=== Assigned task 1 ===
Reproduce the passage from the interview on Iran, word for word, from "THE VICE PRESIDENT: Good" to "F-18s behind you.".

=== Excerpted passage ===
────────────────────
QUESTION: You've often said and the administration has often said that there's not a lot of hope that the Iranians are going to change their ways. Do you see hope that these talks in Baghdad are somehow going to change the way that Iran is operating?

THE VICE PRESIDENT: I can't predict what's going to happen. The President made the decision that we will have these talks at the ambassadorial level in Baghdad, and we'll see what it produces. But again, the point here to be emphasized is this is about specifically the situation ongoing in Iraq and Iran's, we think, illicit activities inside Iraq, and not any other issue.

QUESTION: Last time we talked, we talked about George Tenet's book a little bit. In that book, he says that the al Qaeda leadership is inside Iran; and while they're under some loose house arrest, they may have been plotting attacks and they have plotted attacks from Iranian soil. Do you believe that to be true?

THE VICE PRESIDENT: We are confident that there are a number of senior al Qaeda officials in Iran and they've been there since the spring of '03. About the time that we launched operations into Iraq, the Iranians rounded up a number of al Qaeda individuals and placed them under house arrest and they're still there.

We think obviously there are other elements that are responsible for overall leadership of al Qaeda, specifically Osama bin Laden, Zawahiri. They are not in Iran, but there are some senior officials in Iran. They've been held there for some time. But activities they've been engaged in, I'm really not at liberty to discuss.

QUESTION: But clearly they're there and operating?

THE VICE PRESIDENT: We know they're there, and I don't want to go beyond that.

QUESTION: So the dual track, is that fair to call it a dual track, good cop/bad cop with Iran?

THE VICE PRESIDENT: Good cop/bad cop in what sense?

QUESTION: You're sitting down with them and talking with them and then you've delivering a message on an aircraft carrier with F-18s behind you.

THE VICE PRESIDENT: No, I think the important thing is that Iran has become the major source of instability in the region. We saw them last summer support Hezbollah's attacks on the Israelis. We see them active in terms of resupplying Hezbollah and working through Syria. Syria has, in effect, become an ally of Iran working inside the Arab world. That's got a lot of people out here very upset. We see obviously continued support by them for Hezbollah. They've been and have been for a long time a prime state sponsor of terror.

And then, of course, there's the whole nuclear issue in addition to the activities they're undertaking inside Iraq. We have in recent weeks cracked down inside Iraq and arrested some Iranian Quds Force personnel that we caught operating inside Iraq.

The decision the President made is that there will be conversations at the ambassadorial level on the issue of what Iran is doing in Iraq. Meanwhile, there are all these other issues that are of concern to us and obviously we need to take action to make certain that we safeguard our interests.

QUESTION: On the debate about Iraq at home, do you believe that someone who opposes the war wants terrorists to win?

THE VICE PRESIDENT: I think they have to be responsible for the consequences of the policy recommendations they make. If, in fact, they advocate complete withdrawal of U.S. forces from Iraq, then they are, to some extent, accountable for what would happen when that policy followed, what happens inside Iraq, what kind of encouragement that might give to al Qaeda. Al Qaeda has based its entire strategy on the proposition that they can break the will of the American people, that if they kill enough that eventually the U.S. Government will withdraw. They believe that. They think they saw that before in Beirut in 1983, for example.
────────────────────
=== Supplied information ===
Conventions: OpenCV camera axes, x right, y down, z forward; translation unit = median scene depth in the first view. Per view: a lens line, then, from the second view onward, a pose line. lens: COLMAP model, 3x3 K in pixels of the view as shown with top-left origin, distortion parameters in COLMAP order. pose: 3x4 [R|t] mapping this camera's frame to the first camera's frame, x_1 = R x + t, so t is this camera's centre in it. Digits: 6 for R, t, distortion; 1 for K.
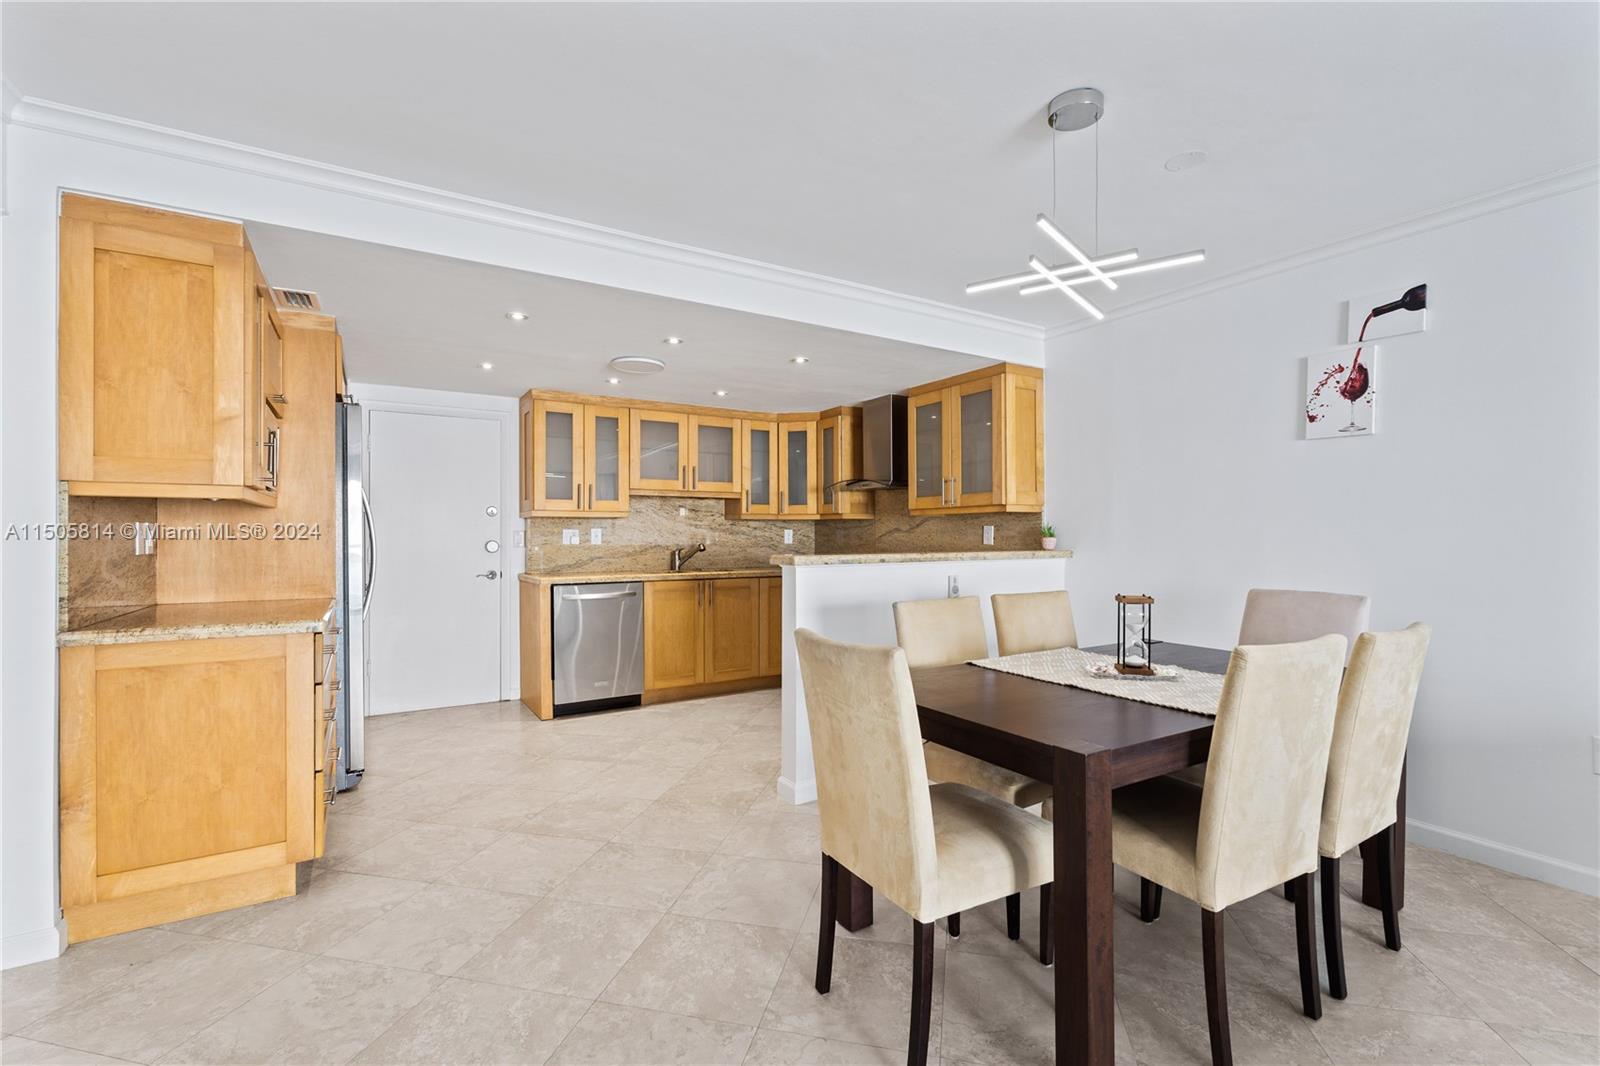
lens RADIAL K [[705.5, 0, 805.0], [0, 705.5, 531.8], [0, 0, 1]] dist [0.000639, 0.000126]
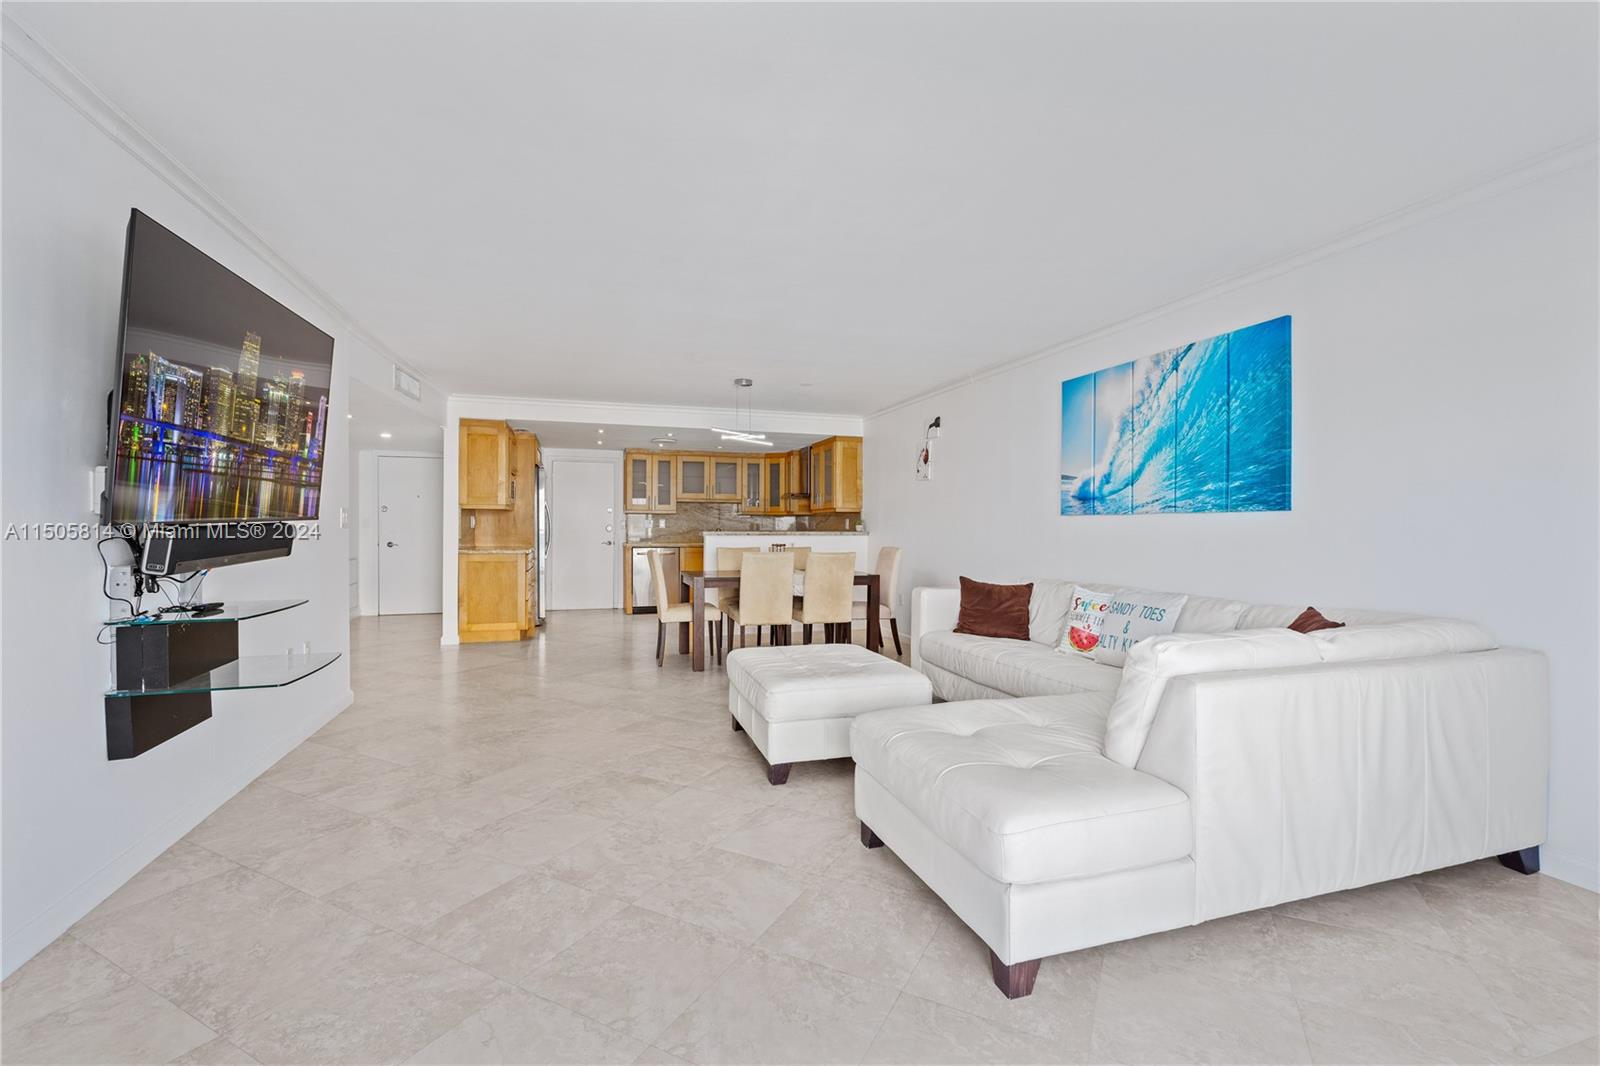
lens RADIAL K [[705.5, 0, 805.0], [0, 705.5, 531.8], [0, 0, 1]] dist [0.000639, 0.000126]
pose [[0.970091, 0.008565, -0.242591, 0.557401], [-0.006029, 0.999919, 0.011197, 0.004946], [0.242667, -0.009399, 0.970064, -0.763180]]
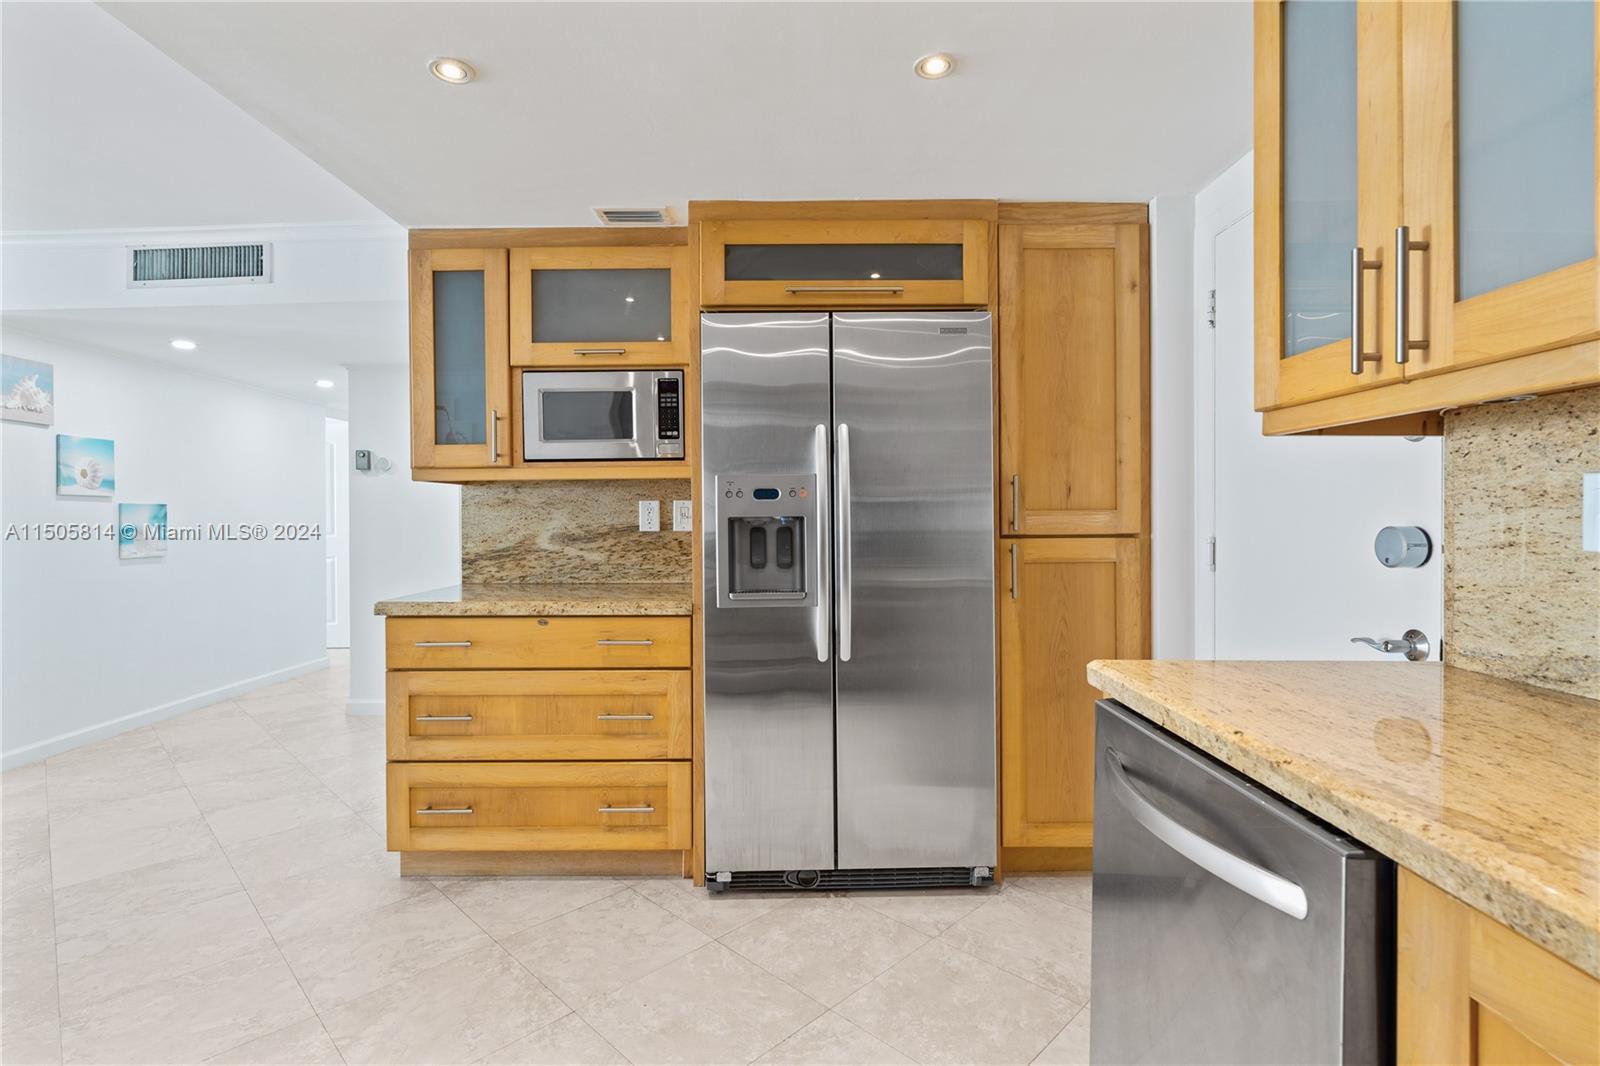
lens RADIAL K [[771.3, 0, 800.7], [0, 771.3, 523.7], [0, 0, 1]] dist [0.000815, 0.000253]
pose [[-0.525922, 0.013746, -0.850422, -0.049179], [0.009103, 0.999903, 0.010533, 0.006353], [0.850484, -0.002202, -0.525996, 0.970851]]
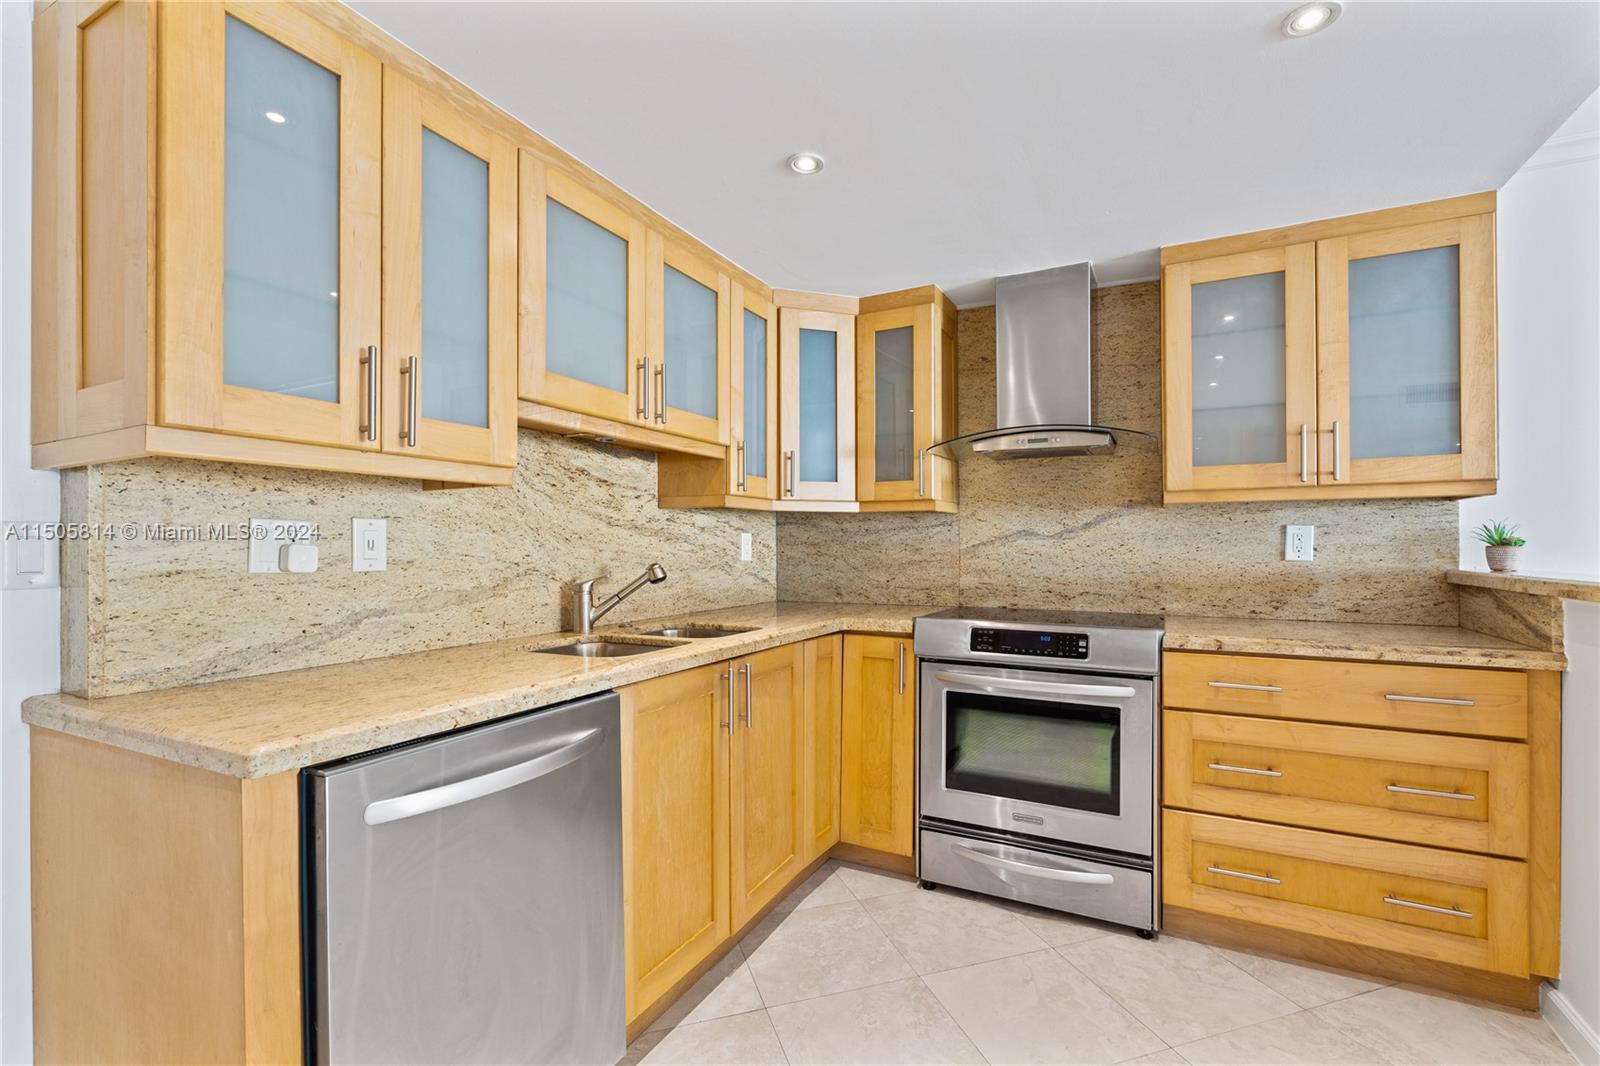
lens RADIAL K [[706.6, 0, 801.0], [0, 706.6, 542.2], [0, 0, 1]] dist [-0.000665, -0.000068]
pose [[0.857556, 0.003968, 0.514376, -0.314631], [-0.002903, 0.999992, -0.002875, 0.006229], [-0.514383, 0.000972, 0.857560, 0.681221]]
────────────────────
=== Assigned task 2 ===
Write out every camera entry above verbatim, with the pictures left out.

=== Exercise output 1 ===
THE VICE PRESIDENT: Good cop/bad cop in what sense?

QUESTION: You're sitting down with them and talking with them and then you've delivering a message on an aircraft carrier with F-18s behind you.

=== Exercise output 2 ===
Conventions: OpenCV camera axes, x right, y down, z forward; translation unit = median scene depth in the first view. Per view: a lens line, then, from the second view onward, a pose line. lens: COLMAP model, 3x3 K in pixels of the view as shown with top-left origin, distortion parameters in COLMAP order. pose: 3x4 [R|t] mapping this camera's frame to the first camera's frame, x_1 = R x + t, so t is this camera's centre in it. Digits: 6 for R, t, distortion; 1 for K.
lens RADIAL K [[705.5, 0, 805.0], [0, 705.5, 531.8], [0, 0, 1]] dist [0.000639, 0.000126]
lens RADIAL K [[705.5, 0, 805.0], [0, 705.5, 531.8], [0, 0, 1]] dist [0.000639, 0.000126]
pose [[0.970091, 0.008565, -0.242591, 0.557401], [-0.006029, 0.999919, 0.011197, 0.004946], [0.242667, -0.009399, 0.970064, -0.763180]]
lens RADIAL K [[771.3, 0, 800.7], [0, 771.3, 523.7], [0, 0, 1]] dist [0.000815, 0.000253]
pose [[-0.525922, 0.013746, -0.850422, -0.049179], [0.009103, 0.999903, 0.010533, 0.006353], [0.850484, -0.002202, -0.525996, 0.970851]]
lens RADIAL K [[706.6, 0, 801.0], [0, 706.6, 542.2], [0, 0, 1]] dist [-0.000665, -0.000068]
pose [[0.857556, 0.003968, 0.514376, -0.314631], [-0.002903, 0.999992, -0.002875, 0.006229], [-0.514383, 0.000972, 0.857560, 0.681221]]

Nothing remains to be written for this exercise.